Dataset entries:
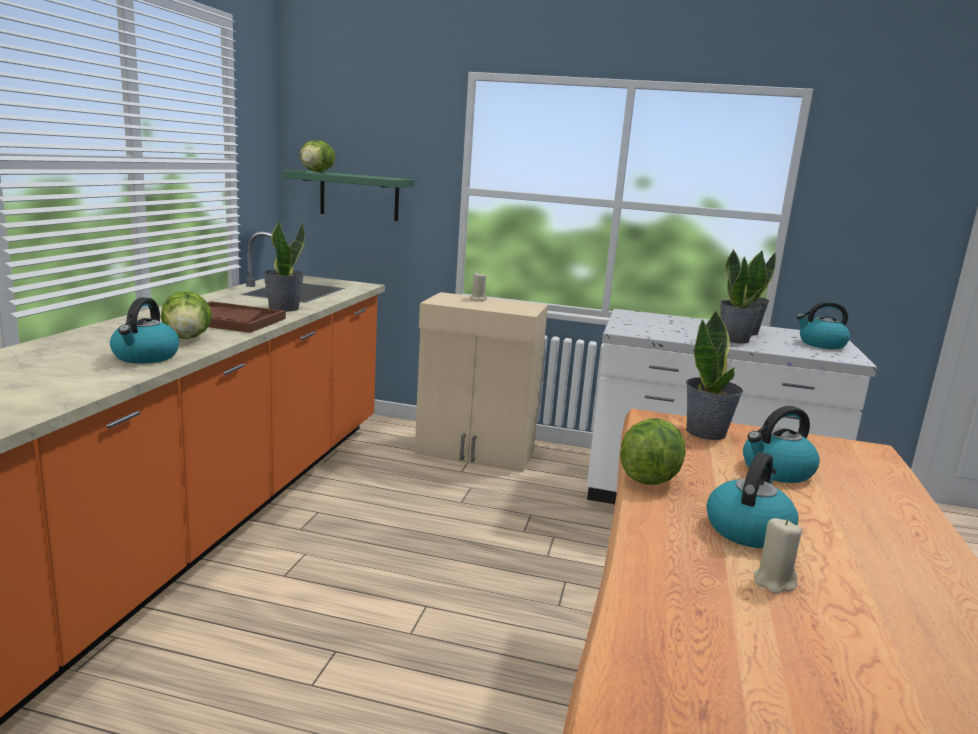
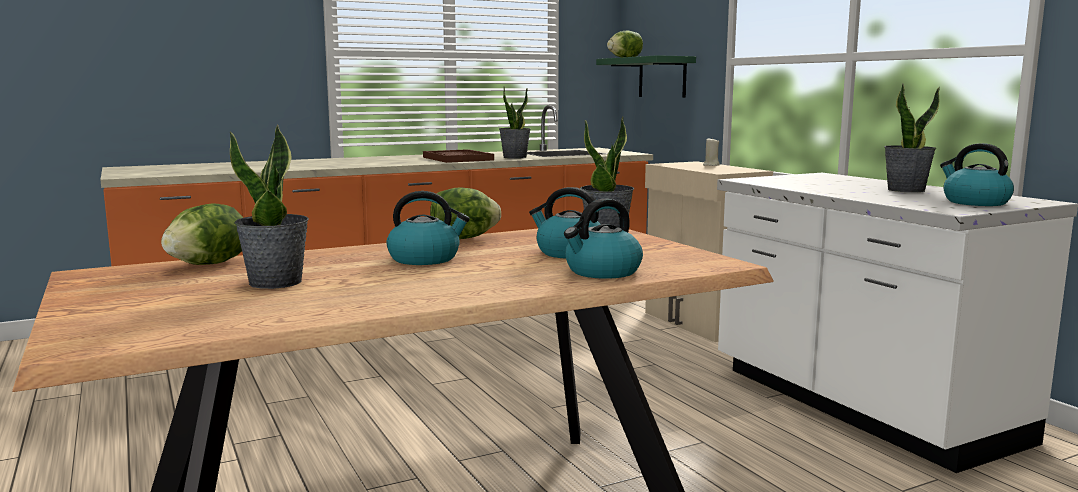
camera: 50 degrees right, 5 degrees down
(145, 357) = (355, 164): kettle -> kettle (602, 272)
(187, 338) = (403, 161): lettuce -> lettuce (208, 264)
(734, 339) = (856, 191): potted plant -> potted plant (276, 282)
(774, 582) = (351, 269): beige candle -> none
* * *
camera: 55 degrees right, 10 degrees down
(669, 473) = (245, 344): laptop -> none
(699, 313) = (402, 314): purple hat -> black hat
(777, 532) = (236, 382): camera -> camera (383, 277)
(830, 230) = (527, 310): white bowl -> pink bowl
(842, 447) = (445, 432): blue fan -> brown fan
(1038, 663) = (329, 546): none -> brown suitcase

Task item:
Wherever the line holding "(842, 447) = (445, 432): blue" falls in the entries above, copy exactly from it through the line holding "(1038, 663) = (329, 546): none", inclusive, and add nothing.

Task solution:
(842, 447) = (445, 432): blue fan -> brown fan
(1038, 663) = (329, 546): none -> brown suitcase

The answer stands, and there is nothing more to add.